> WORK REQUIRED
The sentence in the redundant processor systems passage below that begins "For example, a rendezvous operation may be implemented" names specific aims for a rendezvous operation. Please list every one of them.

> STUDY TEXT
Start of Block

Although not shown, the processor elements 108(1-N) of processor
group 104(2) are each associated with a respective partitioned
memory region of the memory component 114(2). Similarly, the
processor elements 110(1-N) of processor group 104(3) are each
associated with a respective partitioned memory region of the
memory component 114(3).
[0021] Each of the logical processors 112(1-N) correspond to one or
more respective logical synchronization units 204(1-N). A logical
synchronization unit 204 performs various rendezvous operations for
an associated logical processor 112 to achieve agreements on data
synchronization between the processor elements that cooperate to
form a logical processor 112. For example, input/output operations
and/or interprocessor communications can be communicated from each
processor element of a logical processor 112 to an associated
logical synchronization unit 204 to compare and vote on the
input/output operations and/or interprocessor communications
generated by the processor elements. Logical synchronization units
and rendezvous operations are described in greater detail in U.S.
patent application Ser. No. ______, which is Attorney Docket No.
200316143-1 entitled "Method and System of Executing User Programs
on Non-Deterministic Processors" filed Jan. 25, 2005, to Bernick et
al., the disclosure of which is incorporated by reference herein
for the purpose of implementing performance data access.
[0022] A rendezvous operation may further be implemented by a
logical synchronization unit 204 to exchange state information
and/or data among the processor elements of a logical processor 112
to synchronize operations and responses of the processor elements.
For example, a rendezvous operation may be implemented such that
the processor elements deterministically respond to incoming
asynchronous interrupts, to accommodate varying processing rates of
the processor elements, to exchange software state information when
performing operations that are distributed across the processor
elements, and the like.
[0023] FIG. 3 illustrates various components of an exemplary
redundant processor system 300 in which an embodiment of
performance data access can be implemented. The redundant processor
system 300 includes multiple logical processors and associated
logical synchronization units as described with reference to the
redundant processor system 100 shown in FIGS. 1 and 2. For
illustration, however, only one logical processor 302 and one
associated logical synchronization unit 304 is shown in FIG. 3. The
logical synchronization unit 304 may be implemented as described
with reference to the logical synchronization units 204 shown in
FIG. 2.

End of Block

> RAW DATA
Start of Block

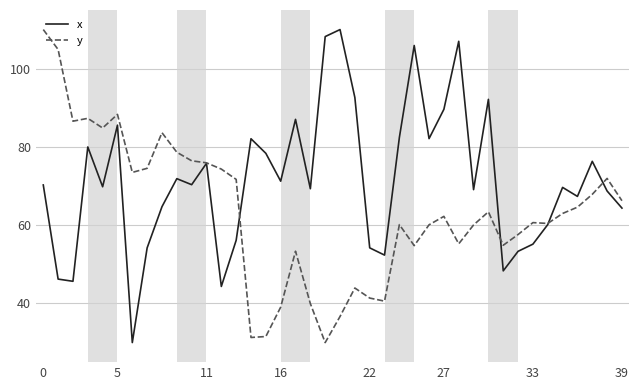

What is the highest value of the x series?

110.0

End of Block

> TASK ANSWER
- Having the processor elements deterministically respond to incoming asynchronous interrupts
- Accommodating varying processing rates of the processor elements
- Exchanging software state information when performing operations that are distributed across the processor elements